Tanto, basta volerlo! Tanto, basta cambiare comportamento umano! Tanto, basta che le istituzioni territoriali, cancellando il loro fare nanistico, assumano un ruolo nuovo con alla base una forte azione di insieme, attivamente partecipata necessaria per cambiare il Cilento; per costruire il futuro possibile di un nuovo Cilento, un obiettivo per il quale tutti devono saper fare la loro parte, utilizzando al meglio, le tante risorse oltre che territoriali, soprattutto umane di cui è ricco il Cilento; risorse da saper utilizzare, nel rispetto dei tempi in cui vive.
Un primo intelligente passo deve essere quello di studiare da vicino le risorse umane disponibili e considerarne l’uso umano partecipato ai fini dello sviluppo possibile.

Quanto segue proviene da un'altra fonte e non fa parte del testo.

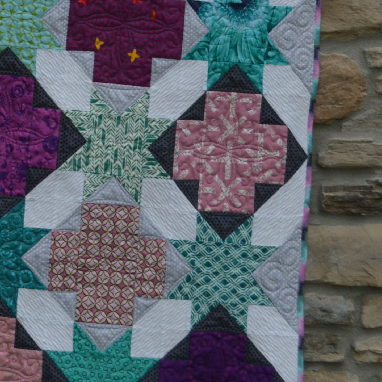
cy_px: -215
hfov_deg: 13.3
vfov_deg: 13.0
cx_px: -122
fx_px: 1573
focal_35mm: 126
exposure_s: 1/125
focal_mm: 24
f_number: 5.6
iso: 140
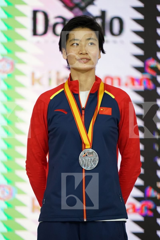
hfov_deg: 3.4
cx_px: 80
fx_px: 2666
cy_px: 120
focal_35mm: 400
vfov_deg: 5.2
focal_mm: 400
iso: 4000
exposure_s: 1/500
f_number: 2.8
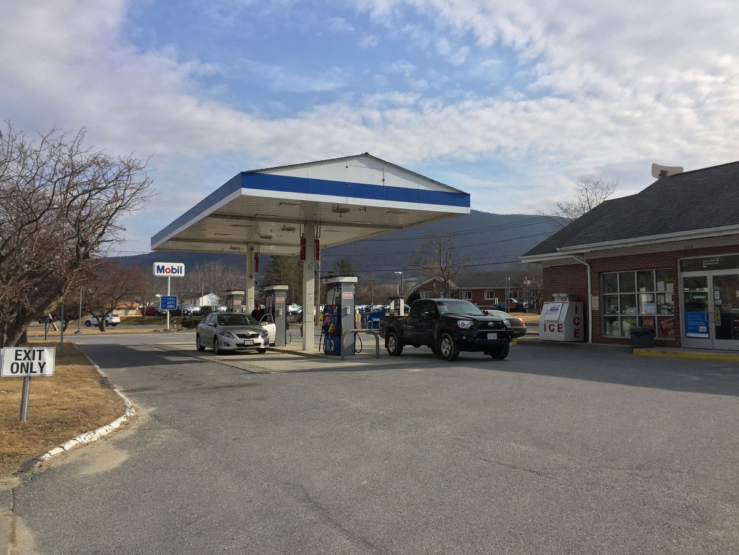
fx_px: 619
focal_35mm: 29
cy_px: 278
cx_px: 370
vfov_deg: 48.2
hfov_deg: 61.7
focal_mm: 4.15
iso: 32
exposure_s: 1/2475
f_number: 2.2
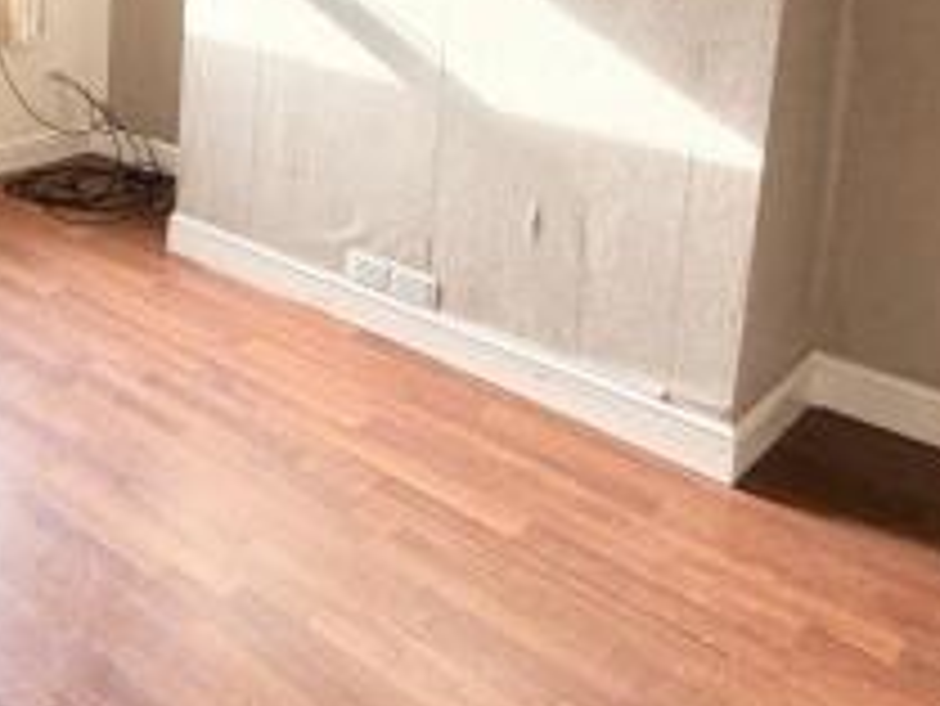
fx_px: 1060
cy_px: -56
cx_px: -20
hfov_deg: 41.1
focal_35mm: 39
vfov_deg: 32.7
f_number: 2.2
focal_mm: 2.22
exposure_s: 1/121
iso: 125
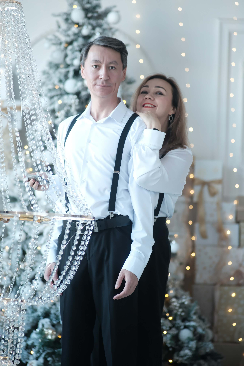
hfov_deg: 10.7
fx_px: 1301
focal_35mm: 128
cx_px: 122
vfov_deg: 16.0
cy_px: 183
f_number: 1.8
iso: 400
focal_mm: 85
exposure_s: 1/125
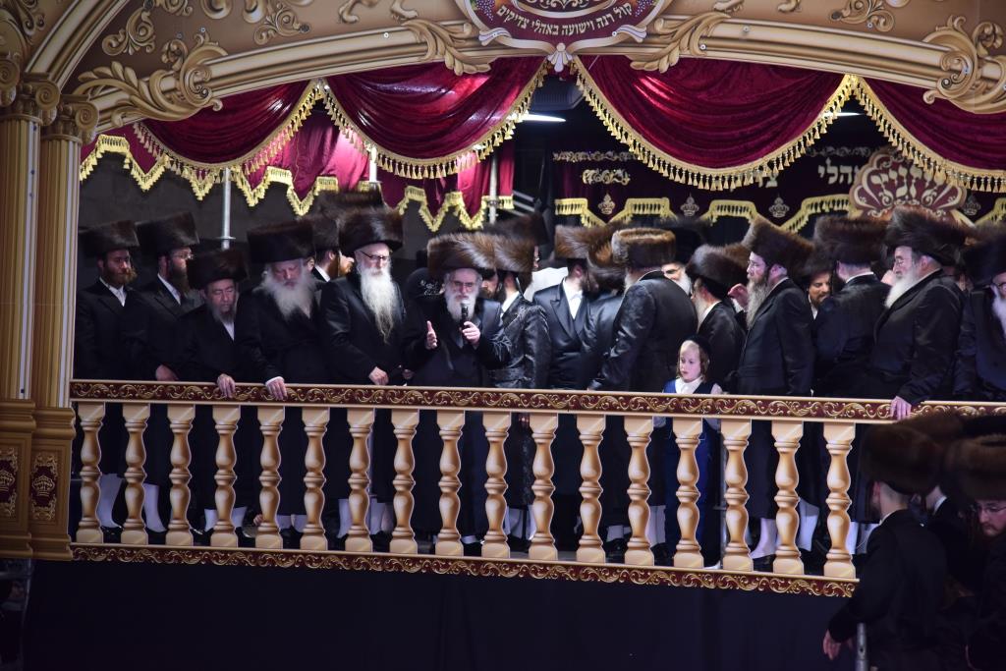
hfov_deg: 17.1
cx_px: 503
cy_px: 336
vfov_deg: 11.4
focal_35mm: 120
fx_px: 3354
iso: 640
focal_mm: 120
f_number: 4
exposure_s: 1/200
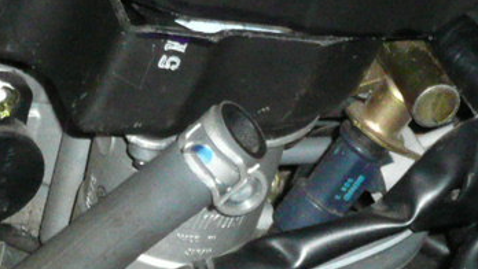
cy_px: -58
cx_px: 239
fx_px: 4247
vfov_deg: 3.6
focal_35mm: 335
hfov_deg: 6.4
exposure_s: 1/30
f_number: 4.7
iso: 640
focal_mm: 18.4
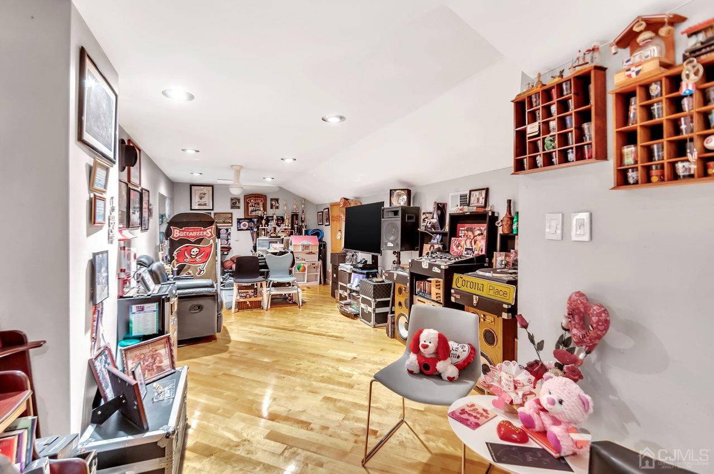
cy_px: 237
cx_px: 357
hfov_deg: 100.5
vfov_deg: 77.2
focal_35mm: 15
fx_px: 297
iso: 250
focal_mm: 10
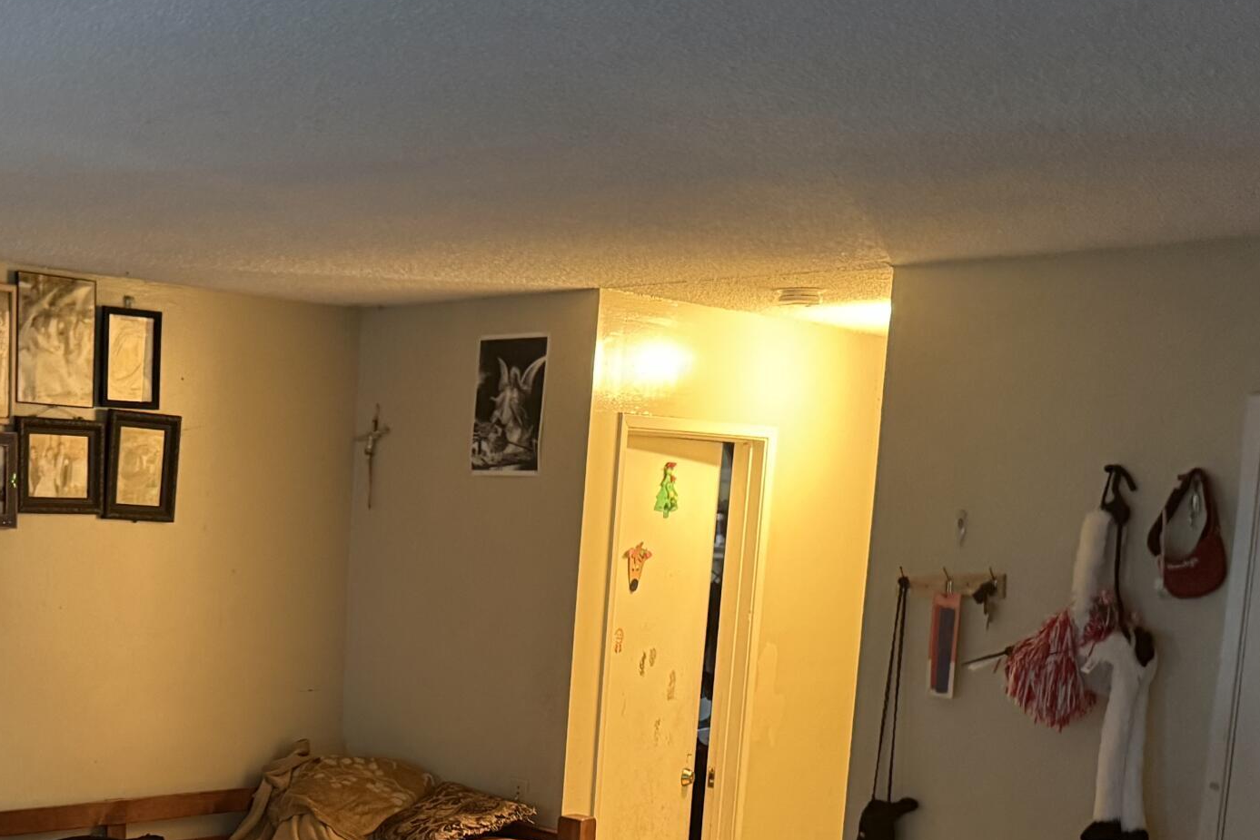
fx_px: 1890
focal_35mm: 54
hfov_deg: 35.4
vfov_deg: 23.8
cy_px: 864
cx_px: 209
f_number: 1.78
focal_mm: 6.76
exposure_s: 1/30
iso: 1000
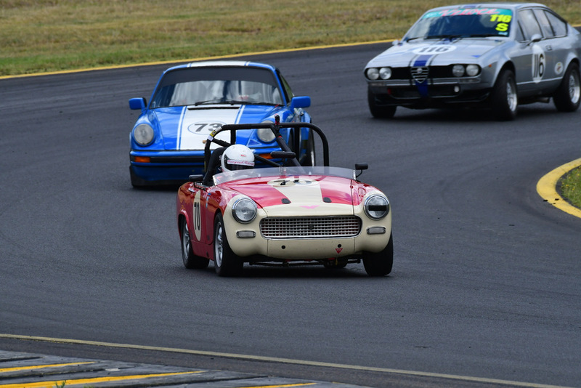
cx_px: 290
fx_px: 12108
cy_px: 194
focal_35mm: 750
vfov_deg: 1.8
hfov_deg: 2.7
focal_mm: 500
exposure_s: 1/640
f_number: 11
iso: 500
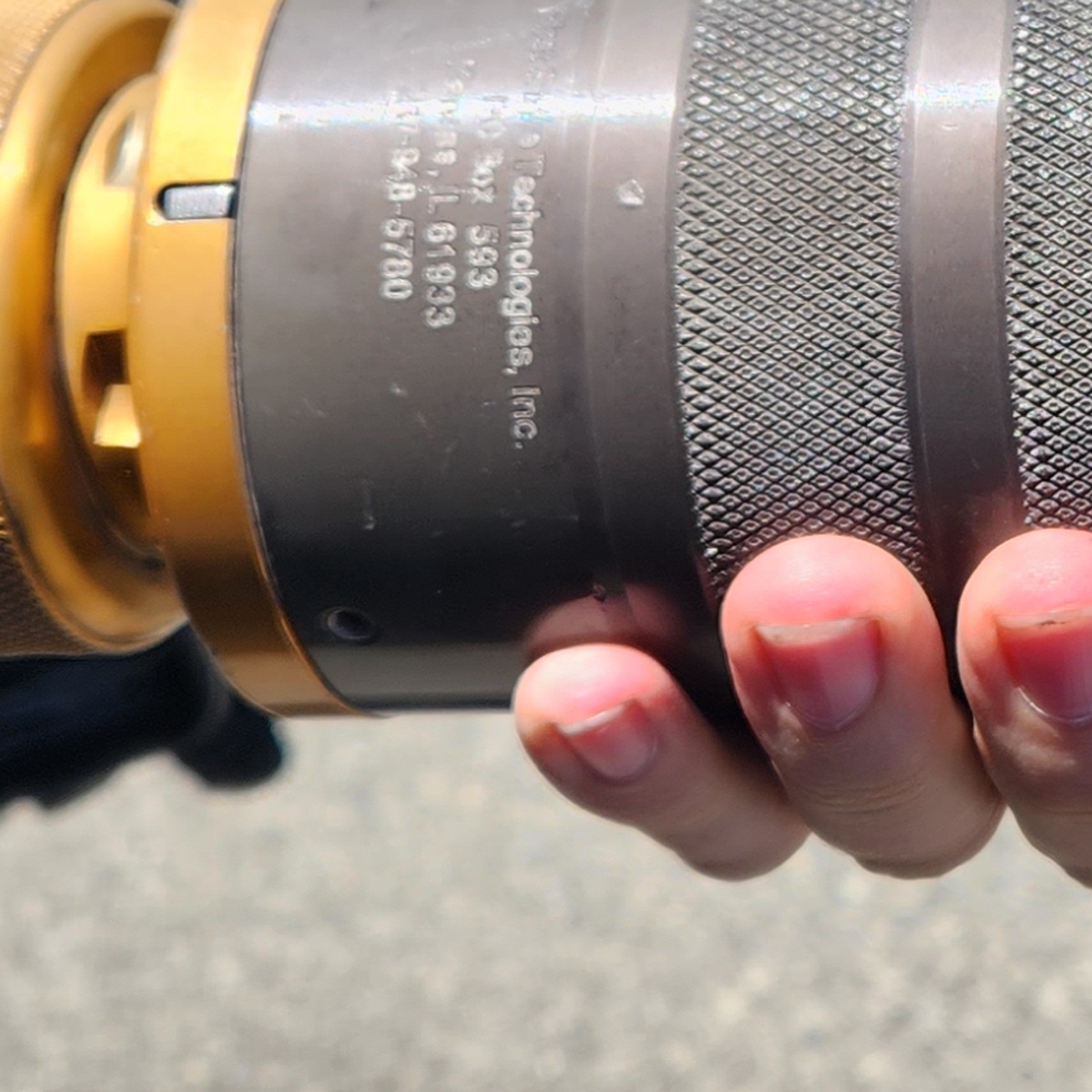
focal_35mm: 95
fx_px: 3391
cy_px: -98
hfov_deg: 17.6
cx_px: 1237
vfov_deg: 17.7
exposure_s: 1/823
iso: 20
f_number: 1.8
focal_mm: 5.4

Tanto, come mi auguro, deve essere pensato e rappresentato, in un PROGETTO CILENTO, con alla base tutte le strade umanamente percorribili, al fine di cambiare questo nostro Cilento e farlo guarire dal terribile male oscuro che si chiama UOMO che per ragioni spesso innominabili e da cancellare, ha fatto tanto, ma tanto male, al CILENTO NOSTRO, una grande Terra che, per il suo futuro, i cilentani di tutte le età e di tutte le condizioni, devono imparare ad amare, sapendola diversamente considerare e rispettare, al fine di renderla felicemente vivibile, con un insieme umano capace di partecipare attivamente e da protagonista, alla vita del Cilento nel mondo in cammino del Millennio globalizzato, dove niente è e sarà assolutamente come prima e dove tutti devono sentirsi ed essere protagonisti di una saggia e giusta vita di insieme.